PROBLEM DESCRIPTION: In the passage below about the novel The Department Store, reproduce the text verbatim, beginning with the words "Reviewing the novel" and stopping after the words "and half-world alike….".

SELECTED EXTRACT:
The Department Store, by Margarete Böhme (1912)

Interior of Warenhaus Wertheim, Berlin 1910
Interior of Warenhaus Wertheim, Berlin 1910
The Department Store: A Novel of Today was German novelist Margarete Böhme’s magnum opus, five hundred pages long and stocked with nearly as many characters as flowed through the doors of the great Berlin store, Müllenmeister’s Emporium, around which the story centers. Böhme is remembered today for her novel, Tagebuch einer Verlorenen (The Diary of a Lost Girl) (1905), which purported to be the authentic journal of a young woman forced by circumstances into prostitution. A huge best-seller in its time, it was twice filmed, the second version (1929) directed by G. W. Pabst and starring the iconic American silent film actress, Louise Brooks.

Reviewing the novel in The Bookman, Frederick Taber Cooper found it hard to believe that, “with such a thoroughly virile grasp of the theme, and strong, bold, unflinching portrayal of its dramatic elements,” the book could have been written by a woman:

It contains the life history of a dozen families, in all the various social strata of the Prussian capital, a sweeping and comprehensive bird’s-eye view of German manners and customs, in the social world and half-world alike….

You are not merely made to see the surge and rush of bargain day, the disciplined army of clerks working, like the separate cogs and wheels in some monster machine, driven at full pressure, the eager crowds, pushing, jostling, laughing, frowning, catching the contagion of the hour, yielding to the shopping craze — you not only see all this, but you become actually part of it; you feel yourself caught and drawn along, gasping and breathless, in the very thick of the press, you almost start to take out your own pocket-book and buy recklessly of things that you in no wise want!

EXTRACTED INFORMATION:
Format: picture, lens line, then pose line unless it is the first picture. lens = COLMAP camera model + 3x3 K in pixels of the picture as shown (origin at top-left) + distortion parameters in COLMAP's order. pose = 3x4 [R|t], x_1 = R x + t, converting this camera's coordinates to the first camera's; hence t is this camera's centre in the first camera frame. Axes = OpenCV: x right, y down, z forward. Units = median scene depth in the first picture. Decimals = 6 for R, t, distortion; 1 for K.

* * *

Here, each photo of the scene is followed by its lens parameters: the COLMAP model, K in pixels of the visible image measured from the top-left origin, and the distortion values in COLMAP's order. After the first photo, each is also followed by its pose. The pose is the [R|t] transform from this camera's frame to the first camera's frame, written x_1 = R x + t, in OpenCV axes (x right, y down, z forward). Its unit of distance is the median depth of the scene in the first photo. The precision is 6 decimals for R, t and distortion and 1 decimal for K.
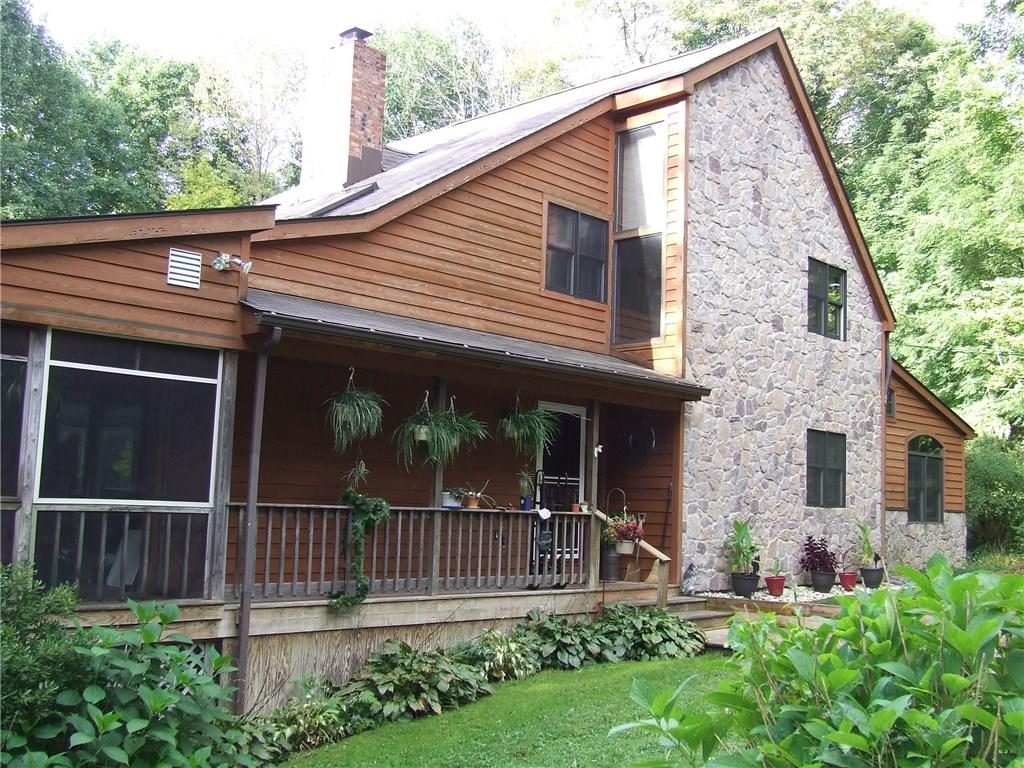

YOUR RESPONSE:
Reviewing the novel in The Bookman, Frederick Taber Cooper found it hard to believe that, “with such a thoroughly virile grasp of the theme, and strong, bold, unflinching portrayal of its dramatic elements,” the book could have been written by a woman:

It contains the life history of a dozen families, in all the various social strata of the Prussian capital, a sweeping and comprehensive bird’s-eye view of German manners and customs, in the social world and half-world alike….